“No hay un cuerpo estilizado para el mimo, cualquier cuerpo puede hacer mimo”, dice Georgina Martignoni, la maestra de mimo argentina, “la mima”, como ella misma se nombra mientras reafirma la importancia de las mujeres en el desarrollo del mimo latinoamericano.
En un escenario, en la calle, en las plazas, sobre el cemento, sobre el pasto, sobre la arena, en comedores y hospitales, en el lugar que se haya elegido, el juego que corta el canal de la palabra juega con el ruido de la acción y el susurro de las alegorías espirituales respira sorpresa.
Un cuerpo móvil, un cuerpo quieto, imitan dones de la esfera de la luna, fuente de cambios y transformaciones, y se meten en los mundos reales y en los otros.
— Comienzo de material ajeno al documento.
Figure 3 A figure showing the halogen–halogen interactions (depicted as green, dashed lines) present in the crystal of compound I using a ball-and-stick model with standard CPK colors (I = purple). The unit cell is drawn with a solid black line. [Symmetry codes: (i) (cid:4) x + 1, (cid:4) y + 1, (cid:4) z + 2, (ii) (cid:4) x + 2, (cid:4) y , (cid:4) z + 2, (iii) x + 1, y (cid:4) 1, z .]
En ese teatro físico callejero, el de las estatuas vivientes y los mimos con la cara pintada de blanco y los labios rojos muy rojos, el anonimato no siempre es parte del catálogo, a veces ese anonimato se rompe y el mimo de la plaza o la estatua viva de la vereda pasa a ser parte de la comunidad y tiene nombre propio.
Eso pasó con Lucía Montero, la mujer mimo más popular de Bilbao, la artista de la esquina de la Gran Vía y Alameda Mazarredo con actuada nostalgia y una flor en la mano. Lucía murió en octubre de 2022 después de estar unos días internada en el hospital. En su ausencia, la comunidad que la veía todos los días tomó la calle, se convirtió en un elenco de mimos y le rindió homenaje.
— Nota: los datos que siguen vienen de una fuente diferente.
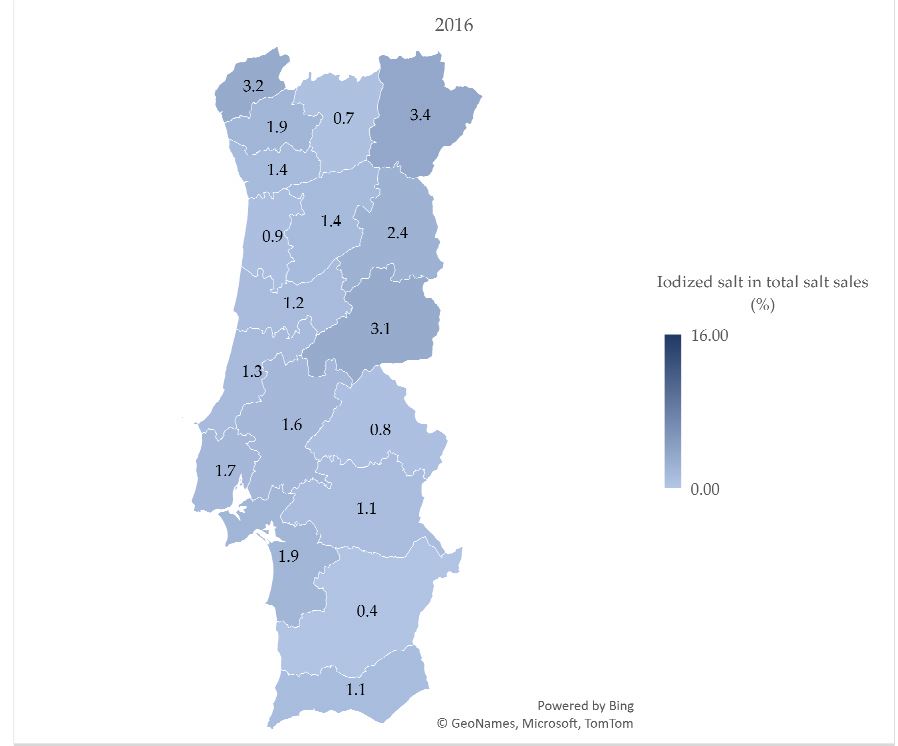
Figure 2. Percentage of iodized salt in total salt sales by district in 2016.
Hubo poemas de Blas de Otero: “Palabras para ti. No las pronuncies. / Cierra/ los labios. / Como cierras el puño, abriendo el aire.”, caras pintadas de blanco, guantes y un vestuario acorde con rosas rojas incluidas. ¿Era de Extremadura y de verdad nació en Zafra, en la provincia de Badajoz? ¿era de Barcelona? ¿era argentina? ¿Dónde nació Lucía? ¿Cuándo? ¿Quién era antes de ser la mimo triste bilbaína con biografía incompleta?
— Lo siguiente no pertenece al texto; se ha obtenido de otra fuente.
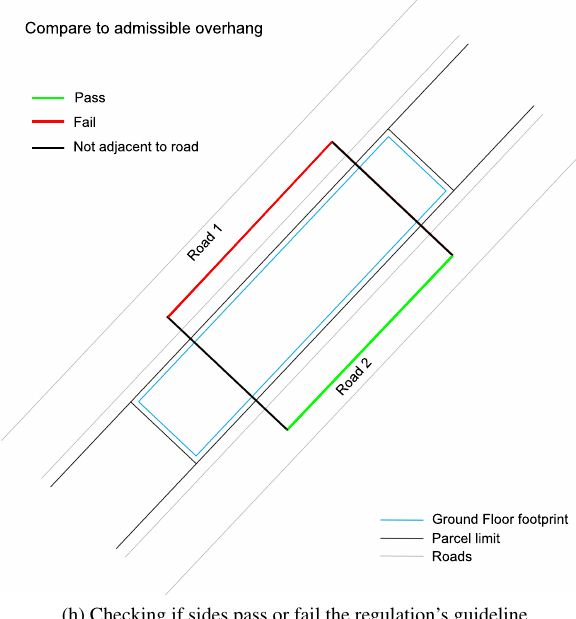
Figure 1. Steps to automatically check the overhang over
No hay pasado certero antes del maquillaje níveo y ojos desconsolados, apenas una historia de rastros entre autómatas venecianos y performances madrileñas junto a su compañero (Manuel, un guitarrista) y funciones en las ramblas de Barcelona, ciudad a la que llegaron en un vagón de segunda clase. Después de unas temporadas catalanas y otras varias en diferentes ciudades españolas se fueron a probar suerte a París, cuando volvieron a la patria ibérica se instalaron en Bilbao donde Lucía formó parte de una compañía de teatro hasta que descubrió que su escenario favorito -lo fue durante más de veinte años- estaba en una de las esquinas de la Gran Vía.
Vivía en una pensión en el Casco Viejo de la que salía todos los días sin importar berrinches climáticos para actuar en silencio a espaldas de un edificio bancario en la vereda que se convirtió en altar cuando se conoció la noticia de su muerte. El mimo es inherente al ser humano desde el comienzo de todos los comienzos cuando se dialogaba con gestos y se bailaba con la naturaleza, repiten los amantes de estas fiestas rítmicas de insospechadas reverencias en cámara lenta mientras combaten la coulrofobia (fobia o miedo irracional a los payasos y a los mimos) y mecen el cuerpo para crear la música de un movimiento. Alguien, ahora, en alguna baldosa ancha está fundando su teatro.